FUTURO DA QUIMIOTERAPIA
Drauzio – Como você vê o futuro da quimioterapia?
Auro Del Giglio – Acho que a quimioterapia, como é aplicada hoje, tende a desaparecer num futuro próximo e que o tratamento do câncer vai estar a cargo dos clínicos gerais. Por isso, na faculdade onde trabalho, estamos fazendo os residentes em clínica geral passarem por estágio em oncologia com o intuito de prepará-los para atender esses doentes.
Veja o que já está acontecendo agora.
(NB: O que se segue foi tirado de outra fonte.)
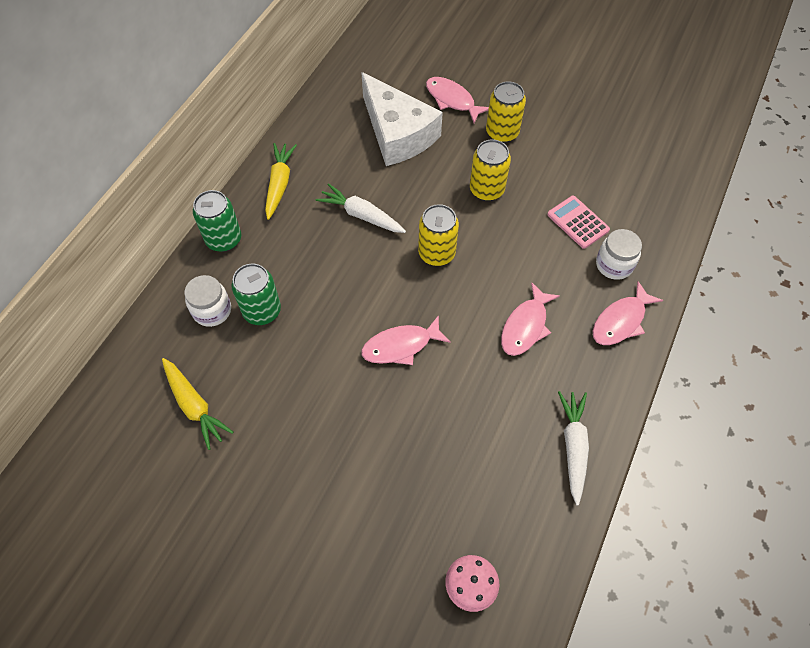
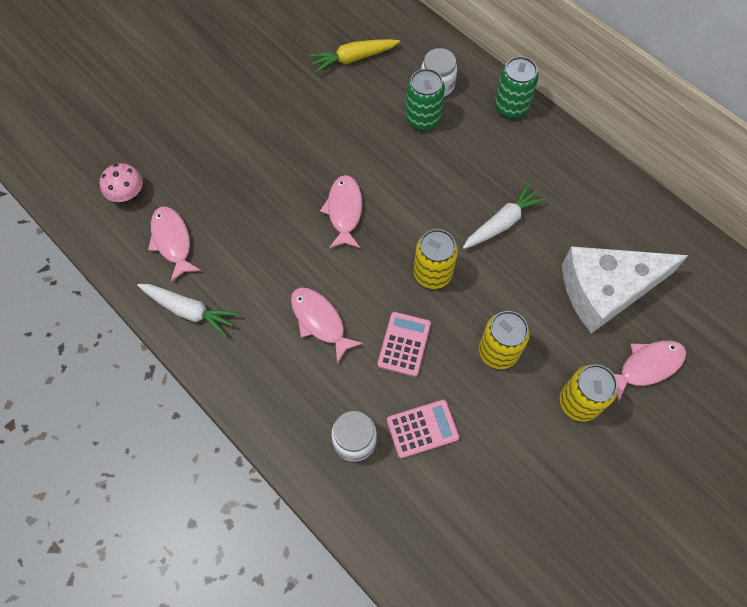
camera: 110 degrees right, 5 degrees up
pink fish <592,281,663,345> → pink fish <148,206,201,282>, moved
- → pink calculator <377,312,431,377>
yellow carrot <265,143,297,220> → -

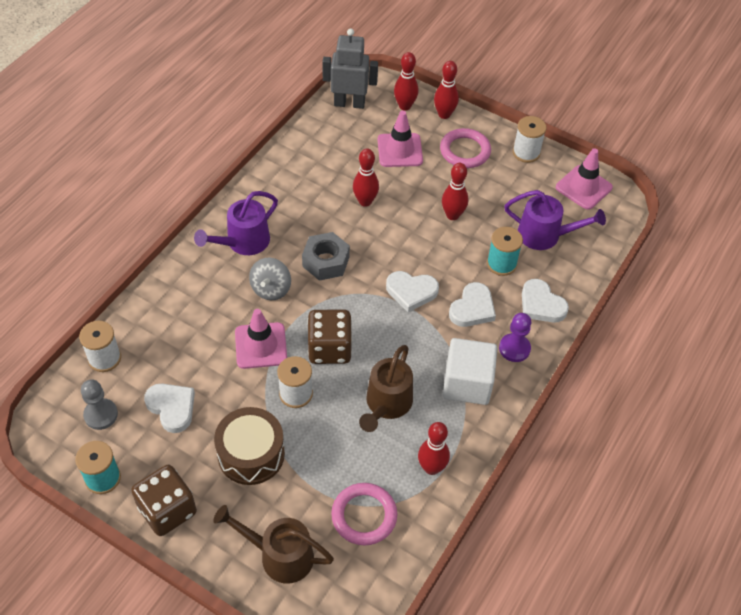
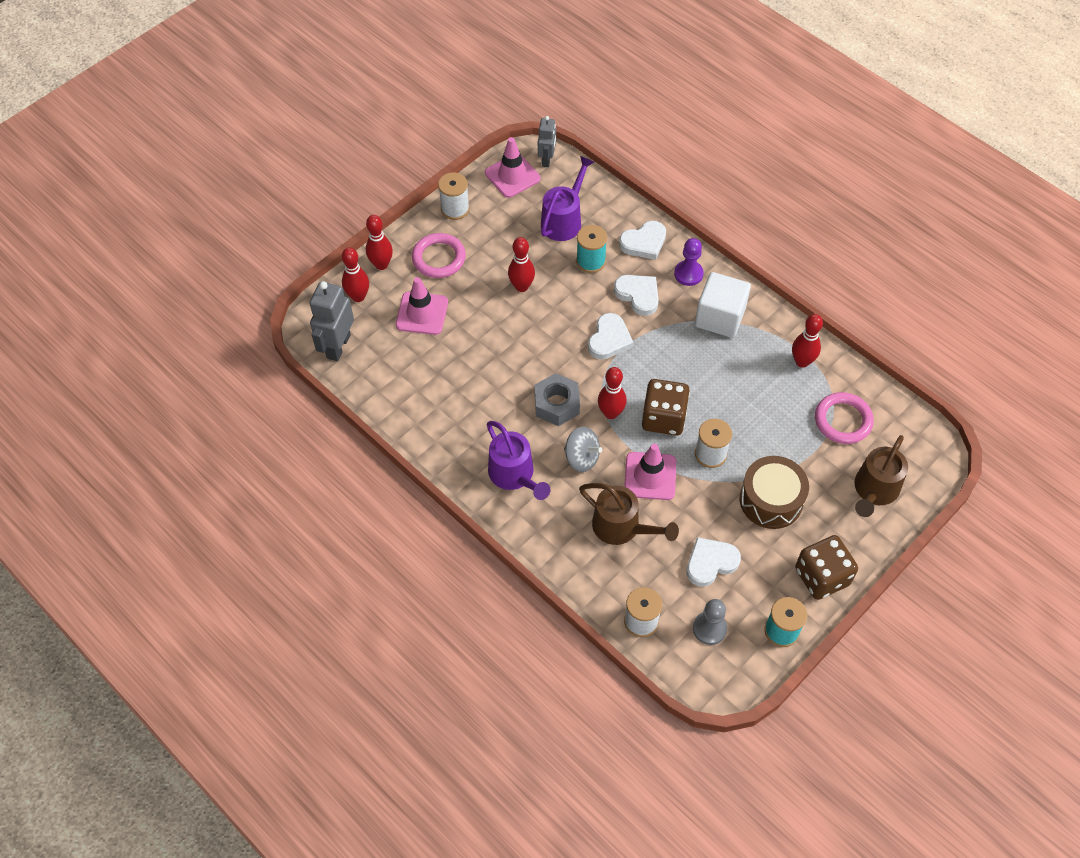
camera: 75 degrees left, 5 degrees up
- → grey robot <538,116,556,167>
brown watering can <359,345,413,432> → brown watering can <579,483,679,545>, moved
red bowling pin <353,149,379,207> → red bowling pin <598,367,627,419>, moved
Uma medicação nova chamada Iressa, que provavelmente chegará ao Brasil nos próximos meses, tem-se mostrado eficiente no tratamento do câncer de pulmão. É uma medicação simples de ser administrada – basta um comprimido diário – que não requer a intervenção de um cancerologista.
Conquistas como essa me fazem crer que, num futuro não muito distante, um clínico geral poderá tratar de pacientes com alguns tipos de câncer. Essa nova realidade é muito importante, se considerarmos que a incidência da doença vem aumentando. As pessoas estão vivendo mais e os agentes carcinogênicos ambientais correm soltos. A começar pelo cigarro. Parar de fumar é fundamental não só para o fumante naquele momento, mas como parte de um programa de prevenção do câncer do pulmão e de vários outros órgãos também.
Não se pode descartar a hipótese de que esse conjunto de fatores de risco possa fazer – talvez o uso do termo seja indevido – a doença assumir proporções epidêmicas no futuro. Portanto, cada vez mais serão necessários profissionais habilitados para atender pacientes com câncer.
Drauzio – Que mudanças trará essa nova visão?
Auro Del Giglio – Sinto que as mudanças ocorrerão em duas frentes. Haverá uma convergência dos tratamentos já conhecidos para outros mais inteligentes, mais certeiros no seu alvo, que deixarão de agir sobre as células saudáveis do corpo e atacarão apenas as células tumorais.
Por outro lado, é preciso preparar os médicos de outras especialidades para lidar com os casos mais simples de câncer, deixando a cargo dos oncologistas apenas os mais complicados e que demandam tratamento mais complexo. Isso é fundamental para o atendimento amplo da população, uma vez que o número de pacientes está aumentando a cada dia.
Drauzio – Além disso, você não acha que maior conhecimento da oncologia funcionará como instrumento importante para os profissionais da clínica geral fazerem diagnósticos mais precoces?
Auro Del Giglio – Não só para o diagnóstico, mas para a orientação inicial do caso. Se o clínico geral encontrar um tumor característico de quadro neoplásico, precisará saber quais os passos adequados para que o doente chegue ao cancerologista clínico ou ao cirurgião oncológico com maior chance de cura. Qualquer demora nessa conduta pode causar sérios danos. Por isso, como professor que sou, considero de extrema importância educar médicos e a população com câncer e sem câncer no sentido da prevenção e tratamento da doença.
Drauzio – Você acha que evoluiremos rapidamente nesse sentido?
Auro Del Giglio – Acho que cabe aos professores das faculdades de medicina criar uma nova geração de médicos mais preparada para enfrentar essa situação. Um trabalho que fizemos, e que será publicado em breve na revista da Associação Médica Brasileira, para avaliar o nível de conhecimento dos médicos em exercício na Fundação do ABC em relação às medidas preventivas, revelou que o nível estava abaixo do esperado. Então, o que fizemos? Mudamos o currículo de forma a dar maior ênfase ao estudo da prevenção. Com isso, provavelmente, os futuros médicos estarão mais preparados nesse campo. Não há duvida de que o currículo das escolas de medicina é o instrumento ideal para gerenciar os conhecimentos a serem ministrados visando às mudanças que estão ocorrendo.